Einfluss von Social Media auf Suchmaschinenrankings und Kaufentscheidungen

Während die Nutzerzahlen und damit die Bedeutung von sozialen Netzwerken stetig ansteigt, bleibt die genaue Auswirkung auf alltägliche Dinge oft diffus. Gerade im Bereich der Suchmaschinenoptimierung ist der grad des Einflusses umstritten. Aber auch bei Kaufentscheidungen wird es immer interessanter, den Einfluss zu bestimmen. Schließlich vertrauen grundsätzlich 78 Prozent der Menschen am ehesten Empfehlungen ihrer Bekannten.

SEO: Linkbuilding und Backlinks mit Social Media?

Das Interaktionen und Nachrichten in sozialen Netzwerken in den Suchalgorithmus und das Ranking der großen Suchmaschinenbetreiber einfließen, ist längst kein Geheimnis mehr. Der Grad des Einflusses bleibt jedoch unklar und auch, in wie weit die unterschiedlichen Plattformen und der Grad der Verbreitung berücksichtigt wird. Eins ist jedoch gewiss, egal wie viel Engagement Unternehmen in soziale Netze investieren, die Wirkung wird jedoch nicht über die Maßen ausfallen. Denn Links und Empfehlungen aus sozialen Netzwerken können helfen, sind jedoch keine Garantie für Backlinks oder mehr Erfolg.

Zwar ist der letztliche Einfluss eines Retweet oder eines „Gefällt mir“ auf das Ranking nur marginal, allerdings sollte dies auch nicht das entscheidende Kriterium sein. Vielmehr sorgen Facebook, Twitter und Co. für ein deutliches Mehr an Traffic und locken überhaupt neue Besucher auf die jeweilige Seite. Dennoch können im Google Ranking letztenendes auch solche Kleinigkeiten, wie etwa ein im Vergleich besseres soziales Ranking, den Unterschied ausmachen. Für das Thema Backlinks spielen soziale Netzwerke hingegen bisher eine untergeordnete Rolle.

Kaufentscheidung: Welche Faktoren sind entscheidend?

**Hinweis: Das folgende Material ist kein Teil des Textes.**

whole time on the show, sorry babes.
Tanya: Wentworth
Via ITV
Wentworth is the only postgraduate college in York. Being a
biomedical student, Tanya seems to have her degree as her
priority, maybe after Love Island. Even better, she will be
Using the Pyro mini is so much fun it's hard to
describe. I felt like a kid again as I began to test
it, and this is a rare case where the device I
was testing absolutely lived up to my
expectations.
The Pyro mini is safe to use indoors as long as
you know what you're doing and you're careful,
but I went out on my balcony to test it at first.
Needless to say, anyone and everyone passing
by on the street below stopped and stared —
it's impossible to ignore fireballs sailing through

Laut der nicht repräsentativen Studie „Social Media Einfluss auf das Kaufverhalten im Internet“ informieren sich bereits heute zwei Drittel der Internetnutzer in sozialen Netzwerken über Produkte, bevor sie eine Kaufentscheidung fällen. Die Bedeutung wird nach Meinung der Studienteilnehmer in den kommenden Jahren noch deutlich zunehmen. Davon sind zumindest 32 Prozent der 30- bis 39-Jährigen und über 40 Prozent der 14- bis 29-Jährigen überzeugt. Da auch die Akzeptanz des E-Commerce immer weiter zunimmt, sind positive wie auch negative Synergieeffekte beinahe unvermeidbar.

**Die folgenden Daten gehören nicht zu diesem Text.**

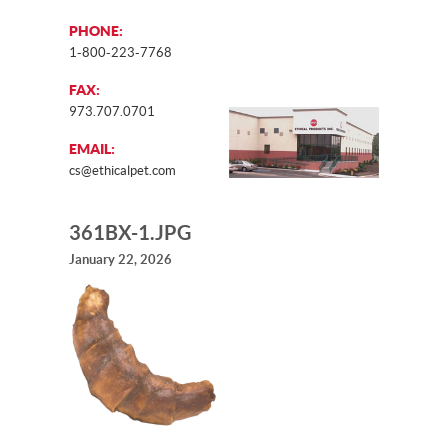
PHONE:
1-800-223-7768
FAX:
973.707.0701
EMAIL:
cs@ethicalpet.com
361BX-1.JPG
January 22, 2026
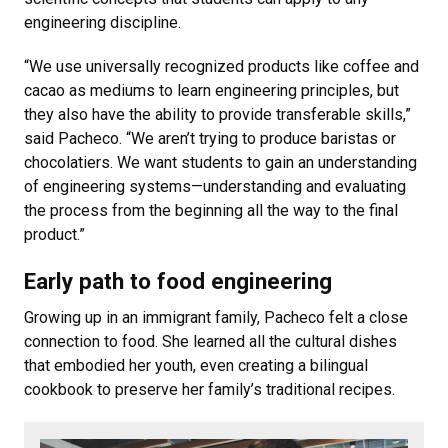
engineering discipline.
“We use universally recognized products like coffee and
cacao as mediums to learn engineering principles, but
they also have the ability to provide transferable skills,”
said Pacheco. “We aren’t trying to produce baristas or
chocolatiers. We want students to gain an understanding
of engineering systems—understanding and evaluating
the process from the beginning all the way to the final
product.”
Early path to food engineering
Growing up in an immigrant family, Pacheco felt a close
connection to food. She learned all the cultural dishes
that embodied her youth, even creating a bilingual
cookbook to preserve her family’s traditional recipes.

Denn: Vor dem Einkauf steht die Informationsbeschaffung. Viele Konsumenten informieren sich im voraus über Qualität, Preis oder etwaige Mängel eines Produkts und entscheiden anschließend nach Empfehlungen von Bekannten oder entsprechenden Bewertungen in Shops bzw. sozialen Netzwerken. Besonders ausgeprägt ist diese Art der Informationsbeschaffung bei elektronischen Geräten (94 Prozent), im Tourismus bei der Buchung von Reisen oder Hotels (84 Prozent) und vor dem Autokauf (67 Prozent).

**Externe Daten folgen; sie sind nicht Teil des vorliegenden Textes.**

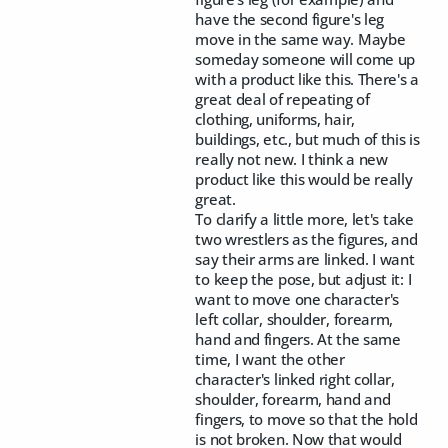
have the second figure's leg
move in the same way. Maybe
someday someone will come up
with a product like this. There's a
great deal of repeating of
clothing, uniforms, hair,
buildings, etc., but much of this is
really not new. I think a new
product like this would be really
great.
To clarify a little more, let's take
two wrestlers as the figures, and
say their arms are linked. I want
to keep the pose, but adjust it: I
want to move one character's
left collar, shoulder, forearm,
hand and fingers. At the same
time, I want the other
character's linked right collar,
shoulder, forearm, hand and
fingers, to move so that the hold
is not broken. Now that would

Vorsicht: Negative Produktbewertungen schrecken ab

Informationsquelle Nummer eins ist und bleibt der Familien- und Freundeskreis. 60 Prozent der Befragten vertrauen in erster Linie ihren Angehörigen und entscheiden entsprechend nach deren Empfehlungen. Aber auch Produktbewertungen im Internet nehmen mit 56 Prozent eine gewichtige Rolle im Entscheidungsfindungs- und Kaufprozess ein. Über 50 Prozent der Befragten nutzen zusätzlich online Erfahrungsberichte. Immerhin rund ein Drittel nimmt auf Grund von schlechten Bewertungen von einem Kauf Abstand. Lediglich 9,5 Prozent der Befragten zeigten sich gegen schlechte Bewertungen immun.

Ebenfalls interessant: Die Studie hat ergeben, dass 69 Prozent der Konsumenten erfahren durch Internetseiten von neuen Produkten, knap gefolgt von Mundpropaganda mit 66 Prozent. Danach folgen, durchaus überraschend, 59 Prozent durch Printmedien, während lediglich 55 Prozent aus der Fernseh-Werbung von neuen Produkten erfahren.

An der nicht repräsentativen Studie „Social Media Einfluss auf das Kaufverhalten im Internet“ von Ralf Schengber, Marketingprofessor an der FH Münster, nahmen im Zeitraum von Dezember 2010 bis Januar 2011 insgesamt 1.299 Personen über 14 Jahre teil.